Work task ▸
Collect each line of the entries that holds the string "down".

Exercise input ▸
══════
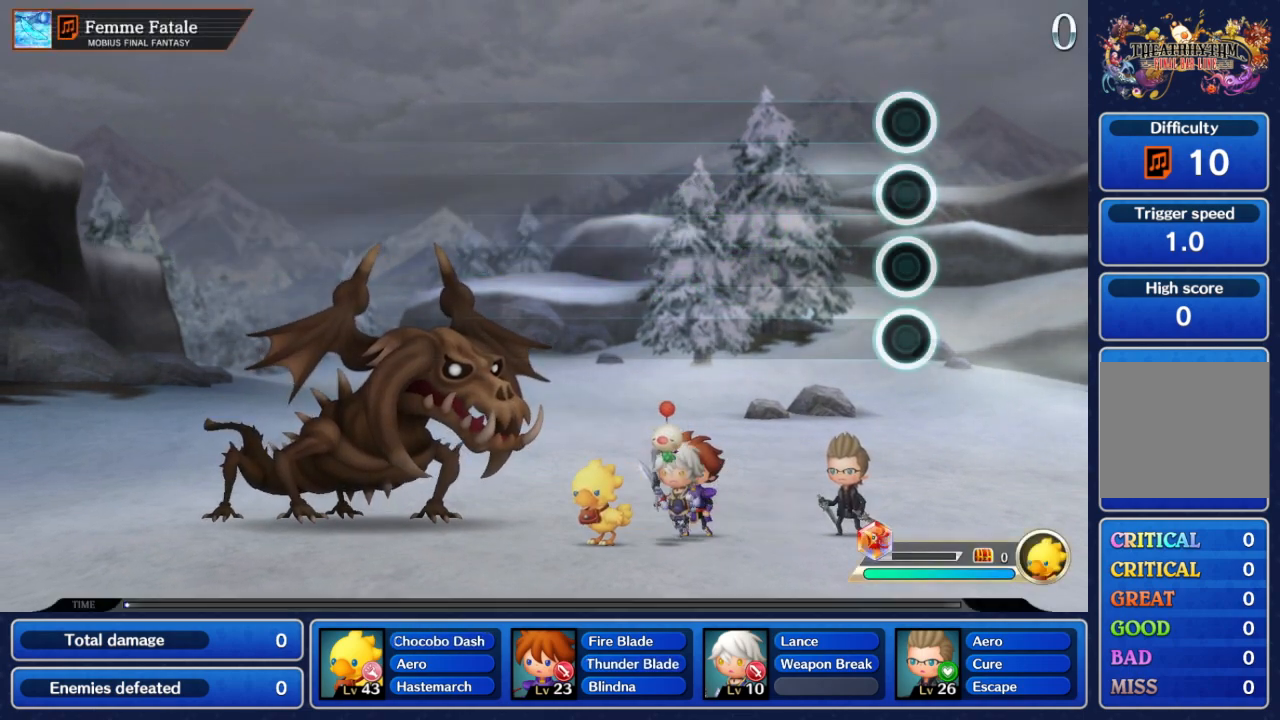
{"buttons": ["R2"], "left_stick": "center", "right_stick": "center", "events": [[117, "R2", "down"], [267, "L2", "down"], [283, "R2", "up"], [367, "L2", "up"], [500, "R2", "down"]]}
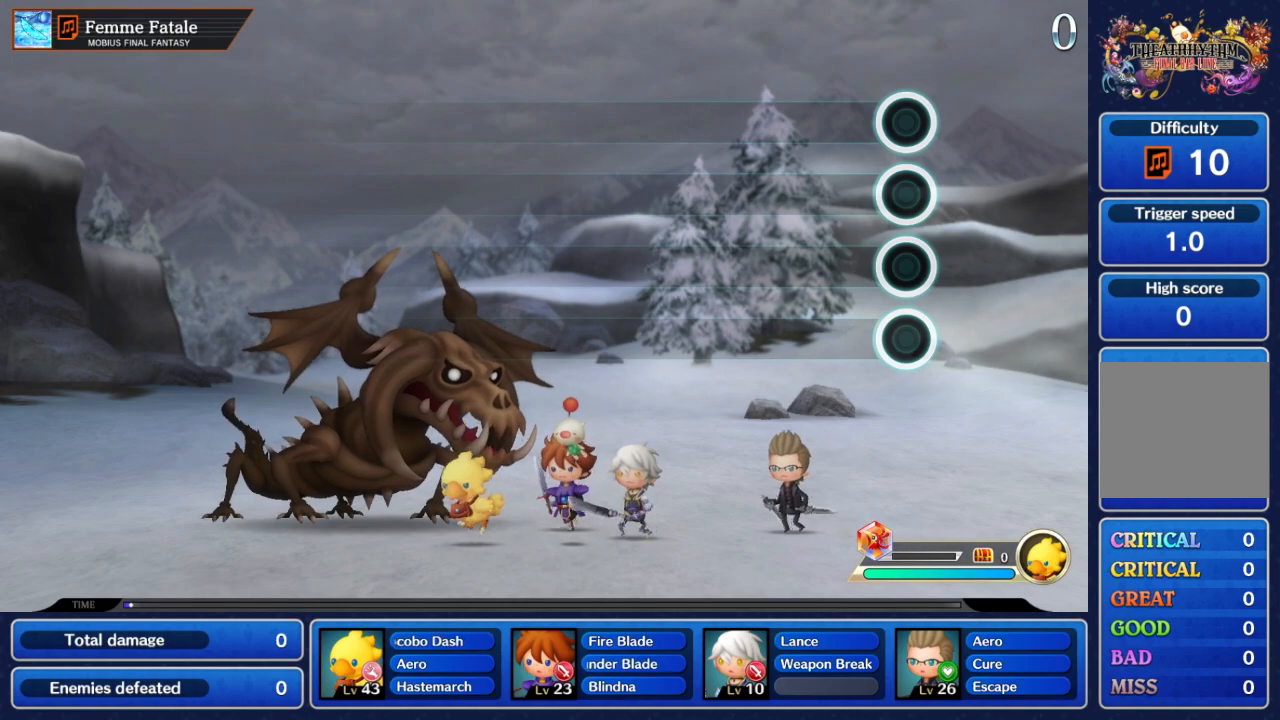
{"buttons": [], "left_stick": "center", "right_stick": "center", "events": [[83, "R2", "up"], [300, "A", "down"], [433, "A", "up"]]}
══════
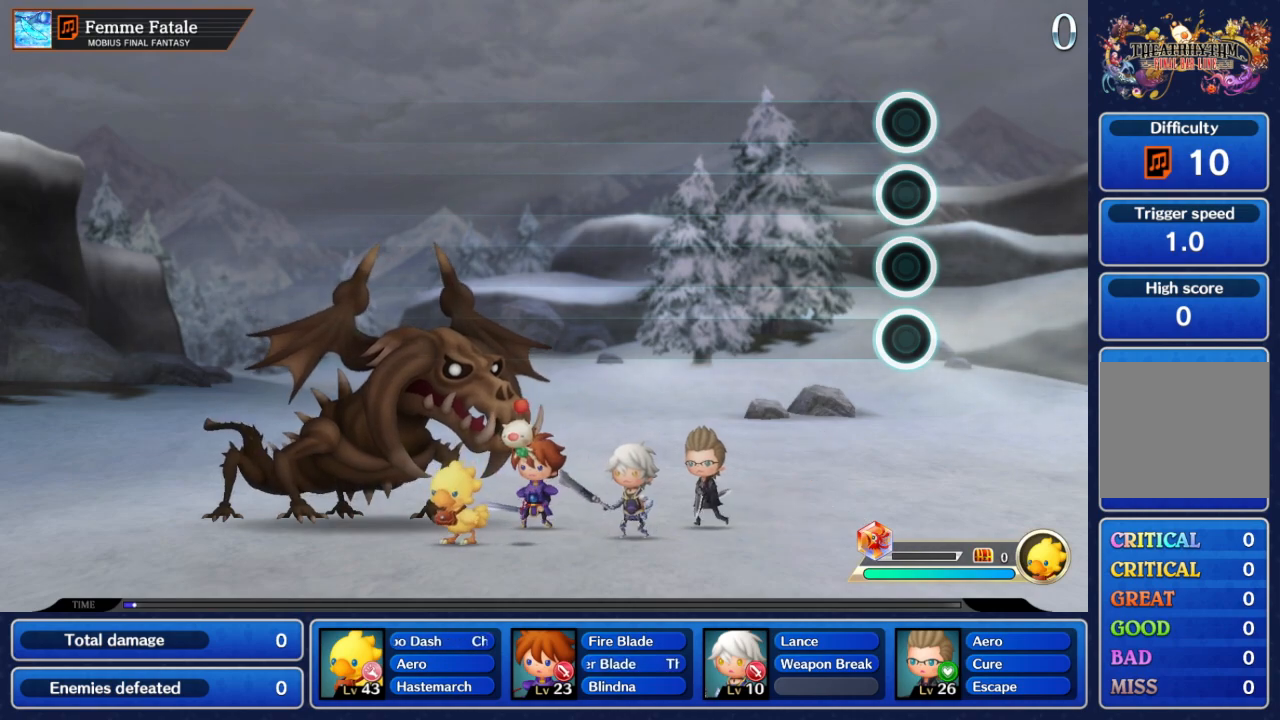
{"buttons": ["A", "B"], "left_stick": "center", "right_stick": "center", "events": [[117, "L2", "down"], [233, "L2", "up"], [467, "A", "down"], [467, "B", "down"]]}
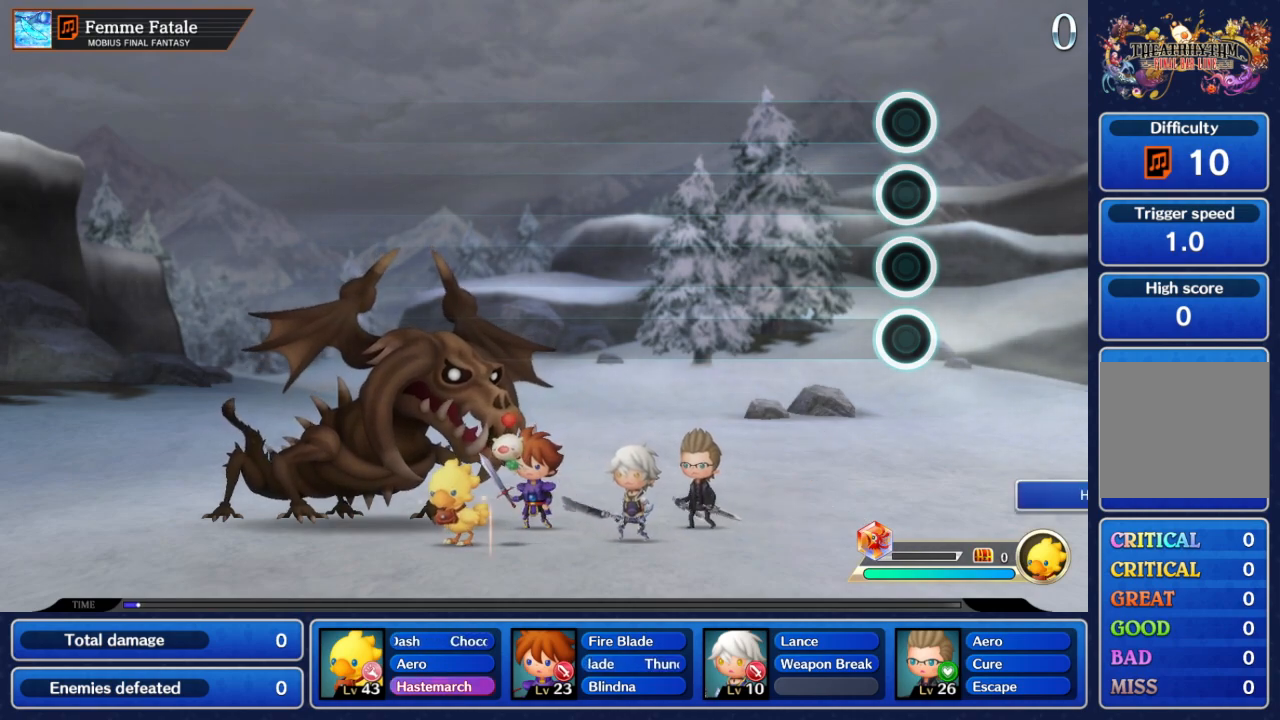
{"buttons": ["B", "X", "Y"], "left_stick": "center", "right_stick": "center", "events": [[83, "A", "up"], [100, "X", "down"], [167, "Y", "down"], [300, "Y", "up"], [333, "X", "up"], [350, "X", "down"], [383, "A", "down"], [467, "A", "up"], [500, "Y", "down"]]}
══════
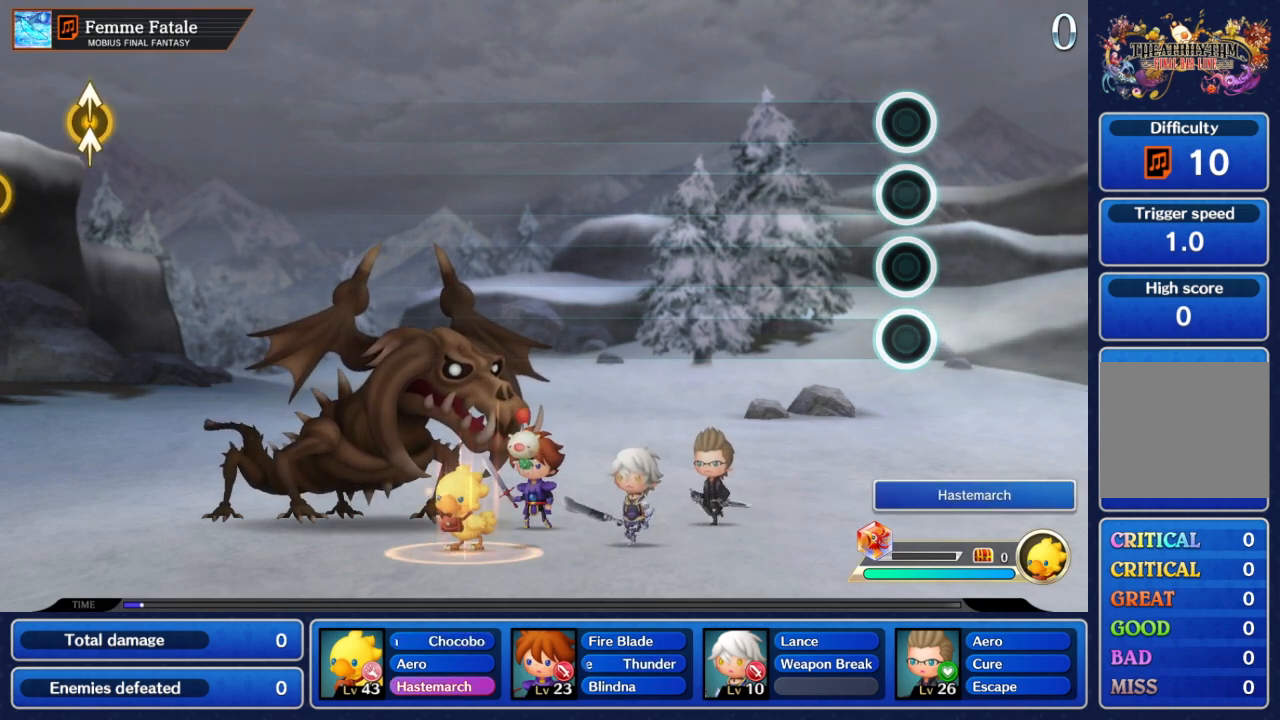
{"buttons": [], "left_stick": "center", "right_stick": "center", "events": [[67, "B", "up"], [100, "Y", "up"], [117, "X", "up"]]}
══════
Task result ▸
{"buttons": ["R2"], "left_stick": "center", "right_stick": "center", "events": [[117, "R2", "down"], [267, "L2", "down"], [283, "R2", "up"], [367, "L2", "up"], [500, "R2", "down"]]}
{"buttons": [], "left_stick": "center", "right_stick": "center", "events": [[83, "R2", "up"], [300, "A", "down"], [433, "A", "up"]]}
{"buttons": ["A", "B"], "left_stick": "center", "right_stick": "center", "events": [[117, "L2", "down"], [233, "L2", "up"], [467, "A", "down"], [467, "B", "down"]]}
{"buttons": ["B", "X", "Y"], "left_stick": "center", "right_stick": "center", "events": [[83, "A", "up"], [100, "X", "down"], [167, "Y", "down"], [300, "Y", "up"], [333, "X", "up"], [350, "X", "down"], [383, "A", "down"], [467, "A", "up"], [500, "Y", "down"]]}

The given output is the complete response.